— Provided entries —
---------------

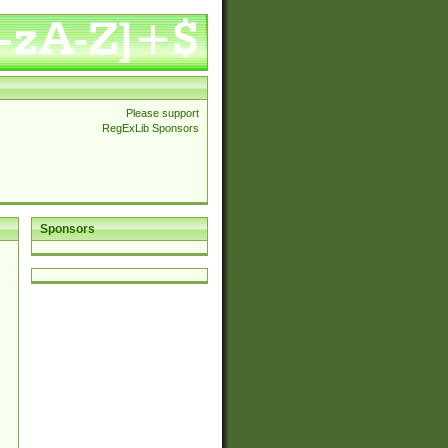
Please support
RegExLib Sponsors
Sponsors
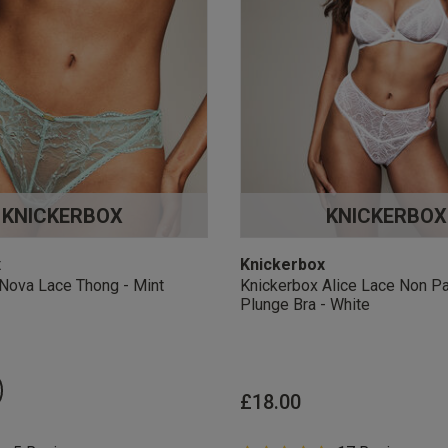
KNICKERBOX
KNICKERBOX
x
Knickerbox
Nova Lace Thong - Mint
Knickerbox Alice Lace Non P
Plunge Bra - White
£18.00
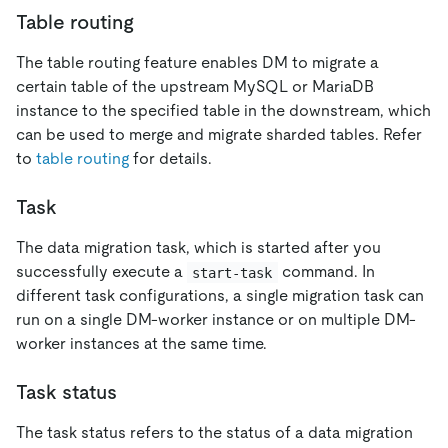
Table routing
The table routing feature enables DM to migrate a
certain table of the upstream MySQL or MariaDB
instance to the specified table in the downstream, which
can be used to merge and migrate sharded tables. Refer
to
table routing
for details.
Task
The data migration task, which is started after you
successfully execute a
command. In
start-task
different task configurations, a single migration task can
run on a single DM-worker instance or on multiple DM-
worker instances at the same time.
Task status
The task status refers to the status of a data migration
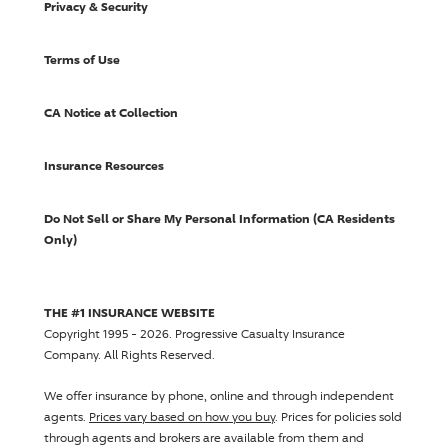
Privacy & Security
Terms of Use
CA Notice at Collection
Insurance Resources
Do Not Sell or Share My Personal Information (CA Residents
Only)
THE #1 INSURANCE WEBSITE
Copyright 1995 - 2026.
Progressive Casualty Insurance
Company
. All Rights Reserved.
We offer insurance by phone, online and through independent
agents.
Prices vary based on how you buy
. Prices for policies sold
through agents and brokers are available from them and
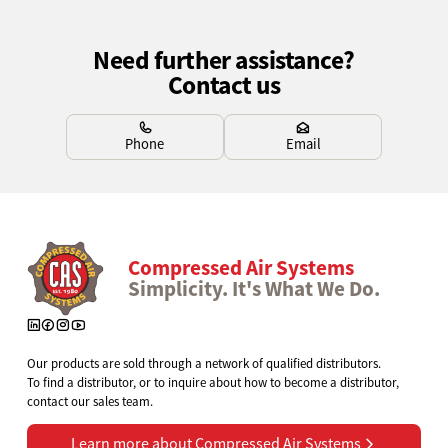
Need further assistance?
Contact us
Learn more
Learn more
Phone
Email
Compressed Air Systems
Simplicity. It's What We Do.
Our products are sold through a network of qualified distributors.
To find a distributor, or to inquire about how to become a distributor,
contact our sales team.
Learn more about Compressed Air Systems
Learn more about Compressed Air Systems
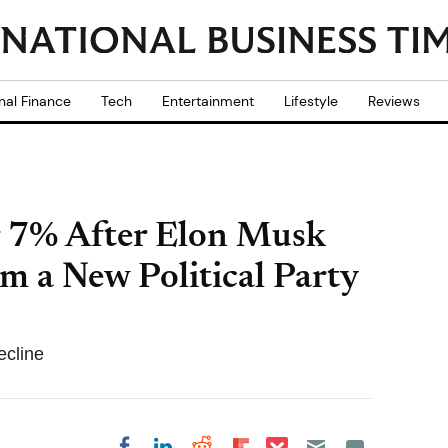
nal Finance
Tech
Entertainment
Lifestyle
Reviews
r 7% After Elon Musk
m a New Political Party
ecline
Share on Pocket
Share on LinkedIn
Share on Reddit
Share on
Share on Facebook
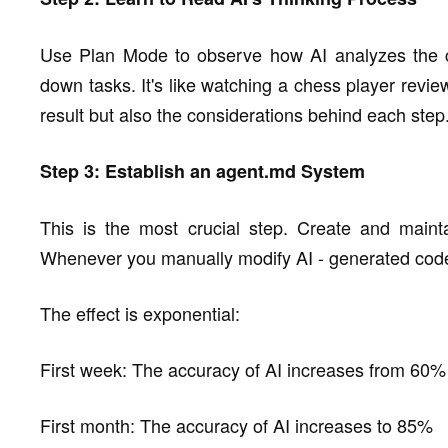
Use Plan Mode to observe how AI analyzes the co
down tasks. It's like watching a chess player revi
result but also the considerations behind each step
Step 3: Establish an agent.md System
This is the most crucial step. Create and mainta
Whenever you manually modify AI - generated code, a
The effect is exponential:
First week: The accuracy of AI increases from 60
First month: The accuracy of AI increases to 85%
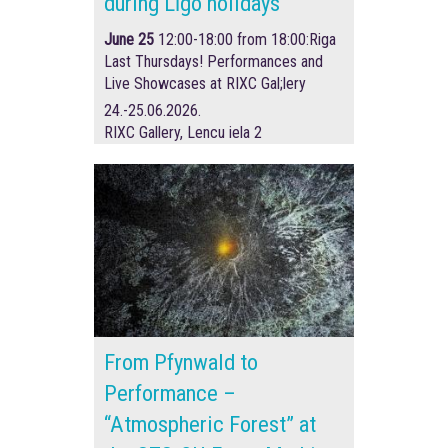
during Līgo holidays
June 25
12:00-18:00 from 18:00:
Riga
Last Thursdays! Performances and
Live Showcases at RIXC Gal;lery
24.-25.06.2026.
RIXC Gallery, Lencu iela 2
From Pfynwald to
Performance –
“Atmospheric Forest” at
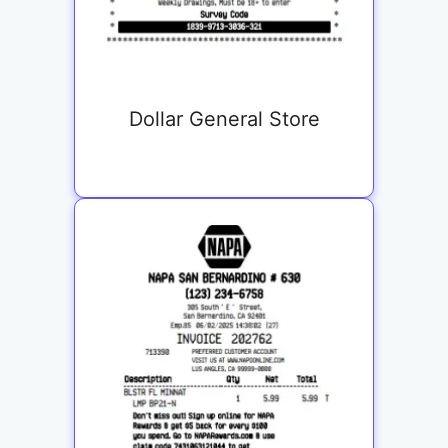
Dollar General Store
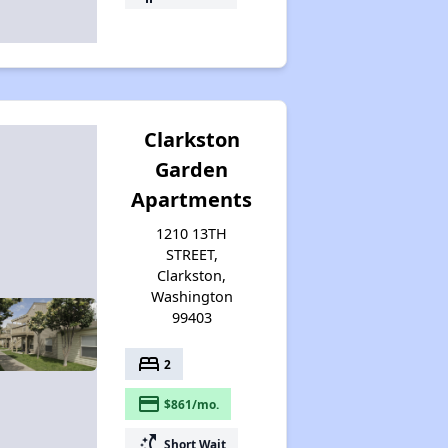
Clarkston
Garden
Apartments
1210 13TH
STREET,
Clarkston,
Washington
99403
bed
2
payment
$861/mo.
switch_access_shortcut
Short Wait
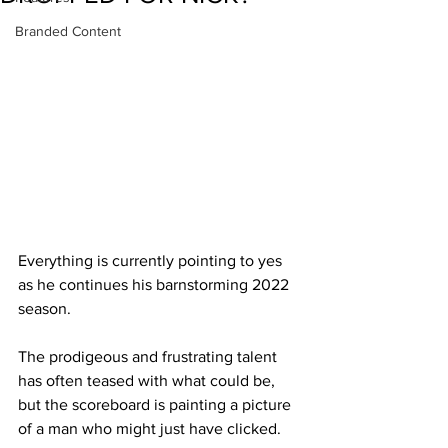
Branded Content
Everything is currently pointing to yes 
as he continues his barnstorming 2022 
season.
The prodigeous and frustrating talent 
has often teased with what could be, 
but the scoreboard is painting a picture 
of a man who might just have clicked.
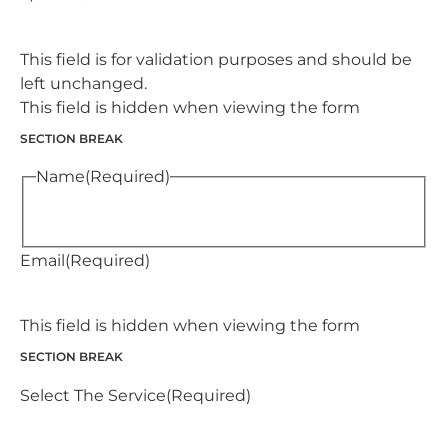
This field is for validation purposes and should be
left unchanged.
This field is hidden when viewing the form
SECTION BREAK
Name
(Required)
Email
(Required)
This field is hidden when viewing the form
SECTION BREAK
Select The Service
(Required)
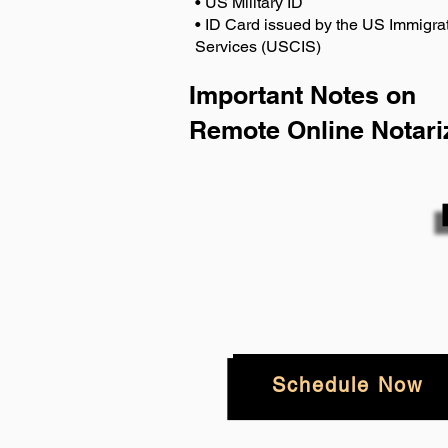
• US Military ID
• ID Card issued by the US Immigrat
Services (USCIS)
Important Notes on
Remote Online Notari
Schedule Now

---------------

— What you will do —
Return the text of all the rows above line for line, with no changes, and leave out the picture lines.

— Reply to the task —
Please support
RegExLib Sponsors
Sponsors
KNICKERBOX
KNICKERBOX
x
Knickerbox
Nova Lace Thong - Mint
Knickerbox Alice Lace Non P
Plunge Bra - White
£18.00
Table routing
The table routing feature enables DM to migrate a
certain table of the upstream MySQL or MariaDB
instance to the specified table in the downstream, which
can be used to merge and migrate sharded tables. Refer
to
table routing
for details.
Task
The data migration task, which is started after you
successfully execute a
command. In
start-task
different task configurations, a single migration task can
run on a single DM-worker instance or on multiple DM-
worker instances at the same time.
Task status
The task status refers to the status of a data migration
Privacy & Security
Terms of Use
CA Notice at Collection
Insurance Resources
Do Not Sell or Share My Personal Information (CA Residents
Only)
THE #1 INSURANCE WEBSITE
Copyright 1995 - 2026.
Progressive Casualty Insurance
Company
. All Rights Reserved.
We offer insurance by phone, online and through independent
agents.
Prices vary based on how you buy
. Prices for policies sold
through agents and brokers are available from them and
Need further assistance?
Contact us
Learn more
Learn more
Phone
Email
Compressed Air Systems
Simplicity. It's What We Do.
Our products are sold through a network of qualified distributors.
To find a distributor, or to inquire about how to become a distributor,
contact our sales team.
Learn more about Compressed Air Systems
Learn more about Compressed Air Systems
nal Finance
Tech
Entertainment
Lifestyle
Reviews
r 7% After Elon Musk
m a New Political Party
ecline
Share on Pocket
Share on LinkedIn
Share on Reddit
Share on
Share on Facebook
Use Plan Mode to observe how AI analyzes the co
down tasks. It's like watching a chess player revi
result but also the considerations behind each step
Step 3: Establish an agent.md System
This is the most crucial step. Create and mainta
Whenever you manually modify AI - generated code, a
The effect is exponential:
First week: The accuracy of AI increases from 60
First month: The accuracy of AI increases to 85%
during Līgo holidays
June 25
12:00-18:00 from 18:00:
Riga
Last Thursdays! Performances and
Live Showcases at RIXC Gal;lery
24.-25.06.2026.
RIXC Gallery, Lencu iela 2
From Pfynwald to
Performance –
“Atmospheric Forest” at
Dollar General Store
Clarkston
Garden
Apartments
1210 13TH
STREET,
Clarkston,
Washington
99403
bed
2
payment
$861/mo.
switch_access_shortcut
Short Wait
Branded Content
Everything is currently pointing to yes 
as he continues his barnstorming 2022 
season.
The prodigeous and frustrating talent 
has often teased with what could be, 
but the scoreboard is painting a picture 
of a man who might just have clicked.
This field is for validation purposes and should be
left unchanged.
This field is hidden when viewing the form
SECTION BREAK
Name
(Required)
Email
(Required)
This field is hidden when viewing the form
SECTION BREAK
Select The Service
(Required)
• US Military ID
• ID Card issued by the US Immigrat
Services (USCIS)
Important Notes on
Remote Online Notari
Schedule Now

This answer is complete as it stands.